Une quête de l’origine

De même qu’à l’infiniment petit répond l’infiniment grand, le premier chapitre, le seul qui soit sans titre, narre ironiquement le minutieux rituel horaire du coucher de l’empereur Napoléon III à Compiègne et s’oppose ainsi à la digression finale du chapitre cinquante (« Plutarque ») sur le gigantesque rayonnement fossile à l’origine du monde. La fugue verbale joue sur des leitmotive qu’elle reprend sans cesse pour les associer d’une manière nouvelle : le temps, les cycles du jour, des mois (« Novembre » détesté) et des saisons, les livres d’heures, l’amour et la mer. Depuis le livre d’heures du duc de Berry ou la vignette matricielle de Paul de Limbourg représentant le geste amoureux d’Ève dans l’Éden, jusqu’aux almanachs de sa grand-mère, de nombreux souvenirs de lecture, réélaborés, viennent nourrir l’épais palimpseste que forme le livre. Ils sont aussi présents à travers l’évocation de saint Jean de la Croix, Montaigne, Giordano Bruno, Bergson, Emily Dickinson, celle encore de culture gréco-latine et de l’Extrême-Orient, avec une prédilection pour le Japon. Enfin, dans la dernière partie de l’ouvrage, une place de choix est faite aux moralistes du Grand Siècle et au pessimisme lumineux des Maximes de La Rochefoucauld, de Saint-Évremond, Jacques Esprit, Mme de Sablé.

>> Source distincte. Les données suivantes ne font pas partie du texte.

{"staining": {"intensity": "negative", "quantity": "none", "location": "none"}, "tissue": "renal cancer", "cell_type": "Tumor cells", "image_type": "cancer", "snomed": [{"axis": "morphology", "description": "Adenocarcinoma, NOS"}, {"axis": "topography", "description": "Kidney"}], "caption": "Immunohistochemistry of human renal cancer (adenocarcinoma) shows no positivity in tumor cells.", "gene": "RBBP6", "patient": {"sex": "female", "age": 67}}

Sur ce planisphère spirituel trouvent aussi place des lieux heureux : le pays natal havrais, celui où l’habitant de Sens vit aujourd’hui (« L’Yonne », « La rue du presbytère »), d’autres plus divers (« La tour de Belèm », « Les ruines de Jumièges », le château de Versailles) et surtout la mer (de « La plage d’Ischia » à l’Atlantique). De même, aux moments de l’histoire (« Pavie », la mort d’Agnès Sorel) se mêlent les souvenirs personnels, comme sa démission du festival de musique baroque à Versailles, ou une escapade à Saint-Florent-le-Vieil en 2017. Au centre de cet immense retable, Pascal Quignard évoque, dans cinq chapitres, la présence d’une amie très chère disparue, l’écrivaine Emmanuèle Bernheim ; il célèbre aussi, avec une poignante gravité, son oncle Jean Bruneau, déporté à Dachau.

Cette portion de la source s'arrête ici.